Analyzing Economic Outlook: 23-24 GDP, inflation and Fed

Analyzing Economic Outlook: 23-24 GDP, inflation and Fed

Exploring Key Economic Indicators: GDP Forecasts, Monetary Policy Adjustments, Labor Market Shifts, and Inflation Trajectories in the Upcoming Years | That's TradingNEWS

TradingNEWS Archive 12/7/2023 12:00:00 AM
Markets USA INFLATION GDP INTEREST RATE

Analyzing Economic and Market Trends Amidst Inflationary Pressures

GDP Growth and Projections

As we navigate through the latter part of 2023, there's a noticeable revision in the GDP forecasts. The Q3 GDP revision has prompted an upward adjustment for the 2023 forecast, now pegged at 2.5%, up from the previous 2.4%. Despite this upward revision, the early indicators for Q4 are hinting at a slowdown, aligning with predictions of decelerated GDP growth into 2024 and 2025, with forecasts standing at 1.4% and 1.2%, respectively.

The discrepancy between real Gross Domestic Income (GDI) and GDP growth continues to be a point of discussion. While reported GDP growth appears robust, particularly with strong employment growth figures, contrasting business survey readings suggest a more nuanced picture.

Monetary Policy and the Federal Reserve's Stance

The Federal Reserve's approach to monetary policy has been a critical driver of economic trends. Despite recent growth, there's an anticipation of a slowdown, partly due to the over 500 basis points tightening in monetary policy since early 2022. This tightening is still being felt across various economic sectors, as evidenced by the Q3 Senior Loan Officer Opinion Survey indicating a continued tightening in lending standards.

Historical patterns suggest such tightening often precedes an economic downturn, although the current cycle shows remarkable resilience, possibly due to pandemic-related normalization, wealth surges supporting consumption, and fiscal support in FY 2023. However, as these tailwinds diminish and with expected fiscal tightening in FY 2024, growth is likely to weaken.

Labour Market Dynamics

The labor market presents a complex picture. While non-farm employment grew by 150k in October, underlying trends suggest a gradual deceleration in employment growth. With rising workforce participation and unemployment rate inching up from 3.4% in January to 3.9% in October 2023, the labor market appears tight but is showing signs of loosening.

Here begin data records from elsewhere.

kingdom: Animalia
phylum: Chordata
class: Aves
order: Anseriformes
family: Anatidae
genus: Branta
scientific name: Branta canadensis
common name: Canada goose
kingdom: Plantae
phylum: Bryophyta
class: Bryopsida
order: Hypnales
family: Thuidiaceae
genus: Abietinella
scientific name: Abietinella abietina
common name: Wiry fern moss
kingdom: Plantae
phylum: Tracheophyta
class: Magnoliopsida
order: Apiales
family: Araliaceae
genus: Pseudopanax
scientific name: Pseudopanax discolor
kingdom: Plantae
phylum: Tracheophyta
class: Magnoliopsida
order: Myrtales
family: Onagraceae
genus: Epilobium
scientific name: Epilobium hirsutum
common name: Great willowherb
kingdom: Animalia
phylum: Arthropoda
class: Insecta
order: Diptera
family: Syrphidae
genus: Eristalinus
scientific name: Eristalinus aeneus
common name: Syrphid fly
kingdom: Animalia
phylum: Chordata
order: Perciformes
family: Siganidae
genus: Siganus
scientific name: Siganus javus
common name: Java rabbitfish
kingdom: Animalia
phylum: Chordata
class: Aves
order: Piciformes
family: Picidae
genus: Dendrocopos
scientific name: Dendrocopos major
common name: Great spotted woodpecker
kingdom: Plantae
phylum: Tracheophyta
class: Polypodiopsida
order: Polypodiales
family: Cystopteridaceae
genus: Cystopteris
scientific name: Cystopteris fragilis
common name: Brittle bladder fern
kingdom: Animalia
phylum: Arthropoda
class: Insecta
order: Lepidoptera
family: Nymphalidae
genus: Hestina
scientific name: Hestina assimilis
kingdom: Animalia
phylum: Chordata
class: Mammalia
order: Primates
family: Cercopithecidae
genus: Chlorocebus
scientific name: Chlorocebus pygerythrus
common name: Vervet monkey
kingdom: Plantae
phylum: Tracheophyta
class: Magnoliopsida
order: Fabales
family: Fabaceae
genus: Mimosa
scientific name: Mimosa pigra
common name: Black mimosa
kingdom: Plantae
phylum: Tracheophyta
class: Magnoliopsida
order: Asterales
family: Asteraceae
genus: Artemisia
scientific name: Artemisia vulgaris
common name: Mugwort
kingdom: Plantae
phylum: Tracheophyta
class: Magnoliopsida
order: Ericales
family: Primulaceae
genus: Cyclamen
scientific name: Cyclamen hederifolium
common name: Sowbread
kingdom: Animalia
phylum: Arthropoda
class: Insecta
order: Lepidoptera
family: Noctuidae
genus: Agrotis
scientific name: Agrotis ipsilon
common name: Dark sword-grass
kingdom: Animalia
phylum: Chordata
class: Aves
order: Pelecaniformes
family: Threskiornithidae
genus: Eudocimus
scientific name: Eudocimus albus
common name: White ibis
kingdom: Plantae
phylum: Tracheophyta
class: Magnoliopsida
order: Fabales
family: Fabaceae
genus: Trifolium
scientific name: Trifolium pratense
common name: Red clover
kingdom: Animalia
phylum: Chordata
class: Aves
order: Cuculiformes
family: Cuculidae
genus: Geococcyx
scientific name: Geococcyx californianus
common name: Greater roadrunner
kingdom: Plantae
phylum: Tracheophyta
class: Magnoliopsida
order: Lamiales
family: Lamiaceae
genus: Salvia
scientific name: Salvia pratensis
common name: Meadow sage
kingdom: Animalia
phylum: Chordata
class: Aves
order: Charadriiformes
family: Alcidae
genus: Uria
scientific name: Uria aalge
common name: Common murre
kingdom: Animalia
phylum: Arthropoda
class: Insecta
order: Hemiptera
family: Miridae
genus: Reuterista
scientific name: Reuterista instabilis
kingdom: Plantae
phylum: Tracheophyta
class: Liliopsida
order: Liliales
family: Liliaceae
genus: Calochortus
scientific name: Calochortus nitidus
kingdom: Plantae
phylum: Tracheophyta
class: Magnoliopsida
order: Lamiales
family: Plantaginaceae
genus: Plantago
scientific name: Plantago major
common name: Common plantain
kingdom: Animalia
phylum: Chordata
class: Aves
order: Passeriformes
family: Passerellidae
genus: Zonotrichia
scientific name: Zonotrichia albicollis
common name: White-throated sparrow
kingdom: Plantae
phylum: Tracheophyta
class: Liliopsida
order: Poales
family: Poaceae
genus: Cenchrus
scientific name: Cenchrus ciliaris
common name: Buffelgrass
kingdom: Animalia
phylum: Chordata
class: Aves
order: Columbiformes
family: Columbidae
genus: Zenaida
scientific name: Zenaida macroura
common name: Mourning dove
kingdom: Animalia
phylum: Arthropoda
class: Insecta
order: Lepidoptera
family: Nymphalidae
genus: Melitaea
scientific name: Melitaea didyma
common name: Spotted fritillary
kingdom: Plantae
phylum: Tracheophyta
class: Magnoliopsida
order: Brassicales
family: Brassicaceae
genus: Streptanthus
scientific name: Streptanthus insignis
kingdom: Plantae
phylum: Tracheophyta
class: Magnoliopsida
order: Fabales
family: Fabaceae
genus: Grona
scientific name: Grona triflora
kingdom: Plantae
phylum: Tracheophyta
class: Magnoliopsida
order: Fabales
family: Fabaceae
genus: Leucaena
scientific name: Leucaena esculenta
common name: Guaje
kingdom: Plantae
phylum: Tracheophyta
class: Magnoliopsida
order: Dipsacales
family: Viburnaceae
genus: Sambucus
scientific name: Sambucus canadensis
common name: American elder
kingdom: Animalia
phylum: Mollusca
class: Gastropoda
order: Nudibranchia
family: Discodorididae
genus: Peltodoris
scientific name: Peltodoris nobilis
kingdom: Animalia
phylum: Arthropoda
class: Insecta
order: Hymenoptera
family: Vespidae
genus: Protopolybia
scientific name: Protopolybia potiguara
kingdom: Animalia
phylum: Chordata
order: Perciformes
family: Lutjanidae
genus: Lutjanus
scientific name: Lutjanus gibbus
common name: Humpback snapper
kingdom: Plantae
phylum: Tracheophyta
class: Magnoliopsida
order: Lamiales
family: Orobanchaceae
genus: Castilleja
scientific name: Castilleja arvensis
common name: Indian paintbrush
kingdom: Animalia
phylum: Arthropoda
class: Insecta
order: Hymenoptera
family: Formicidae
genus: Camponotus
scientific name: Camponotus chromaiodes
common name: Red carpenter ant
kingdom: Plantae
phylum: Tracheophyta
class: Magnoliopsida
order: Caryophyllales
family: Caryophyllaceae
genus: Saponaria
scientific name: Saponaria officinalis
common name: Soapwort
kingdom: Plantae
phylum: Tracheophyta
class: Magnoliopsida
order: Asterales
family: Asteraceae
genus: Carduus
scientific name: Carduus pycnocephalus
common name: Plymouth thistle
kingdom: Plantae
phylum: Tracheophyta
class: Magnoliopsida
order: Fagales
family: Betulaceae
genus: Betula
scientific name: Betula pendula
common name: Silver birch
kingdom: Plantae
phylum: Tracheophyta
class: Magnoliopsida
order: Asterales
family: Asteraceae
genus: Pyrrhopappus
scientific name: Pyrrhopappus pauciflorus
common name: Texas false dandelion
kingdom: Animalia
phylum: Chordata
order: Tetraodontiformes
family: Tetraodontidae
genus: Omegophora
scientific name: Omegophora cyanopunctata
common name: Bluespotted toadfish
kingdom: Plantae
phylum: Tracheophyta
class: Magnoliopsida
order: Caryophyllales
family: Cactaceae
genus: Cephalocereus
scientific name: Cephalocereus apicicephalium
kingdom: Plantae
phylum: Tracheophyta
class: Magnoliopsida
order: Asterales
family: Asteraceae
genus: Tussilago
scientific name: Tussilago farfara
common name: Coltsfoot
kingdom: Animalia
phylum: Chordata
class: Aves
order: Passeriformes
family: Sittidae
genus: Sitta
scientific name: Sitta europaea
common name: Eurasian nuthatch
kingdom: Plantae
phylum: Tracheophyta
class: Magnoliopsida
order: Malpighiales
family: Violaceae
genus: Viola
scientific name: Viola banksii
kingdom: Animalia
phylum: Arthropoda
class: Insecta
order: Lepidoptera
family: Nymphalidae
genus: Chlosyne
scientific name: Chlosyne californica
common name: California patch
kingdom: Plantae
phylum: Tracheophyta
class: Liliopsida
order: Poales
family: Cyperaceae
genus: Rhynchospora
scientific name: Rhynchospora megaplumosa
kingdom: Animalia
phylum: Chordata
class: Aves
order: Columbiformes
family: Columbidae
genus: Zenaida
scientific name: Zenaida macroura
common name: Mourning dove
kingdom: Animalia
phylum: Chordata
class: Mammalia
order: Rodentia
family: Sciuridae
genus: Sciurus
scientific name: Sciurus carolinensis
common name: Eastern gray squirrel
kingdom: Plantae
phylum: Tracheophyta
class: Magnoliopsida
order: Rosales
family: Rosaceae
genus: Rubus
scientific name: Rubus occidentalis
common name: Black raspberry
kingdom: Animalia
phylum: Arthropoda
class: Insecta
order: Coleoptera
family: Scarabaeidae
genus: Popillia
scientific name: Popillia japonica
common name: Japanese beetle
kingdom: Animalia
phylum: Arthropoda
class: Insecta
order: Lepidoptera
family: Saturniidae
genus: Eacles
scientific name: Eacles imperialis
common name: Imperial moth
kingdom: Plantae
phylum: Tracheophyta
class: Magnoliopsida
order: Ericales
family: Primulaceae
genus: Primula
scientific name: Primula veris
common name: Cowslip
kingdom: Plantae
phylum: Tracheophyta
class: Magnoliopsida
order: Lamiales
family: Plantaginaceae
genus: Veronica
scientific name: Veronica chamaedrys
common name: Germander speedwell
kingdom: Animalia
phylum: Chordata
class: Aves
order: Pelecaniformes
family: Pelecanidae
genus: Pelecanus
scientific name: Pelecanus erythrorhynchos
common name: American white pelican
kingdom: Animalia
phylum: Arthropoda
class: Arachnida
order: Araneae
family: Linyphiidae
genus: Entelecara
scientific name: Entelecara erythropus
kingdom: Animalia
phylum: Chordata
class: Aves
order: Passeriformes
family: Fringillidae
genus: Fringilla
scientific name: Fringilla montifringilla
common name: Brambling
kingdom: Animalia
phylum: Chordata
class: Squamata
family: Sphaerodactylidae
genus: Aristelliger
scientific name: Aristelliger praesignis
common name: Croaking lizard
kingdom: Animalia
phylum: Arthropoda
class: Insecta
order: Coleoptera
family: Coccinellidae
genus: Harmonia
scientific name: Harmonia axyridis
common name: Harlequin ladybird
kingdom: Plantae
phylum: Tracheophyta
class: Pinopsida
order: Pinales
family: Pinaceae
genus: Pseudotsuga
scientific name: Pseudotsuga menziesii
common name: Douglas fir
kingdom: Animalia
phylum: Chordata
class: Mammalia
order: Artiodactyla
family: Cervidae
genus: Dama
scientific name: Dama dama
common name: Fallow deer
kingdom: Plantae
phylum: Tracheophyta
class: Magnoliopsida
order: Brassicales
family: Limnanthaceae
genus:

October’s labor flows data further reinforce this narrative, with a decline in job openings but levels still remaining high. The gradual slowdown in wage growth, as indicated by private sector average hourly earnings, complements this trend.

Inflation Trends and Implications

Inflation continues to be a major concern, though there are signs of a downward trajectory. October saw headline inflation rates moderate, both for the CPI and PCE measures. The core inflation, which excludes food and energy, also showed moderate growth. With core PCE inflation on a 3-month/3-month annualized basis close to the Fed’s 2% target, there's an observable easing in inflationary pressures.

Interestingly, the recent shift in core PCE inflation is largely driven by a decline in core goods prices and a moderation in housing services inflation. However, core services excluding housing rents, a key indicator for the Fed, has shown sideways movement for several months.

Federal Reserve and Market Expectations

The market's focus has now shifted to when the Federal Reserve might initiate rate cuts. While financial conditions have eased since mid-October, the Fed retains the option to tighten policy if needed. There are mixed views among Fed officials, with some advocating for further rate hikes and others considering rate cuts in the near future if inflation continues its downward trajectory.

The debt markets are currently expecting a Fed rate cut in spring 2024, reflecting the progress in lowering inflation and a gradual easing of the labor market. However, the Fed's next steps remain contingent on continued inflation trends and economic outlook uncertainties.

National Debt and Economic Forecasts

The national debt, having surged from $22 trillion in 2013 to nearly $34 trillion today, raises significant concerns about the sustainability of current fiscal policies. The heavy government spending during the pandemic and on various programs has substantially increased the debt burden.

Investment strategists like Kiyosaki are advocating for assets like gold, silver, and Bitcoin as hedges against potential economic downturns and market collapses. While his views are influenced by his political leanings and should be considered with caution, the underlying message about preparing for market volatility holds relevance.

Conclusion

As we approach 2024, the economic landscape is characterized by slowing growth, easing inflation, and a cautious monetary policy stance. The labor market's resilience amidst tightening monetary conditions and the fiscal policy's impending shift suggest a complex interplay of factors influencing future economic trends. With the Fed's next move being closely watched, market participants and policymakers alike remain vigilant in navigating these economic uncertainties.